▸ 任务要求 1: 请将页面中自“3、large: 如果请求s”起、至“alloc(arena.h)”止（含该处）的部分逐字抄录。
▸ 任务要求 2:
请根据页面内容回答下列问题：
(a) chunk 的默认大小是多少？
(b) 请求大于 chunk 大小时，通过什么方式进行分配？
(c) 函数 arena_malloc 定义在哪个文件中？

▸ 页面:
━━━━━━━━━━

1、small:如果请求size不大于arena的最小的bin，那么就通过线程对应的tcache来进行分配。首先确定size的大小属于哪一个tbin，比如2字节的size就属于最小的8字节的tbin，然后查找tbin中有没有缓存的空间，如果有就进行分配，没有则为这个tbin对应的arena的bin分配一个run，然后把这个run里面的部分块的地址依次赋给tcache的对应的bin的avail数组，相当于缓存了一部分的8字节的块，最后从这个availl数组中选取一个地址进行分配；

2、large: 如果请求size大于arena的最小的bin，同时不大于tcache能缓存的最大块，也会通过线程对应的tcache来进行分配，但方式不同。首先看tcache对应的tbin里有没有缓存块，如果有就分配，没有就从chunk里直接找一块相应的page整数倍大小的空间进行分配(当这块空间后续释放时，这会进入相应的tcache对应的tbin里)；

3、large: 如果请求size大于tcache能缓存的最大块，同时不大于chunk大小(默认是4M)，具体分配和第2类请求相同，区别只是没有使用tcache；

4、huge(size> chunk ):如果请求大于chunk大小，直接通过mmap进行分配。

951794d23595

内存分配策略

函数调用关系je_malloc(jemalloc.c)->imalloc_body(jemalloc.c)->imalloc(jemalloc_internal.h)->iallocztm(jemalloc_internal.h)->arena_malloc(arena.h)

定义在arena.h文件中

JEMALLOC_ALWAYS_INLINE void *

arena_malloc(tsd_t *tsd, arena_t *arena, size_t size, bool zero,

tcache_t *tcache)

{

assert(size != 0);

arena = arena_choose(tsd, arena);

if (unlikely(arena == NULL))

return (NULL);

if (likely(size <= SMALL_MAXCLASS)) {

if (likely(tcache != NULL)) {

return (tcache_alloc_small(tsd, arena, tcache, size,

zero));

} else

return (arena_malloc_small(arena, size, zero));

} else if (likely(size <= arena_maxclass)) {

/*

* Initialize tcache after checking size in order to avoid

* infinite recursion during tcache initialization.

━━━━━━━━━━

▸ 所示条目:
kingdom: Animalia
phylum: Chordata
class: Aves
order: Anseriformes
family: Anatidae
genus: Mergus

━━━━━━━━━━

▸ 参考答案 1:
3、large: 如果请求size大于tcache能缓存的最大块，同时不大于chunk大小(默认是4M)，具体分配和第2类请求相同，区别只是没有使用tcache；

4、huge(size> chunk ):如果请求大于chunk大小，直接通过mmap进行分配。

951794d23595

内存分配策略

函数调用关系je_malloc(jemalloc.c)->imalloc_body(jemalloc.c)->imalloc(jemalloc_internal.h)->iallocztm(jemalloc_internal.h)->arena_malloc(arena.h)

▸ 参考答案 2:
(a) 4M。
(b) 直接通过 mmap 进行分配。
(c) arena.h。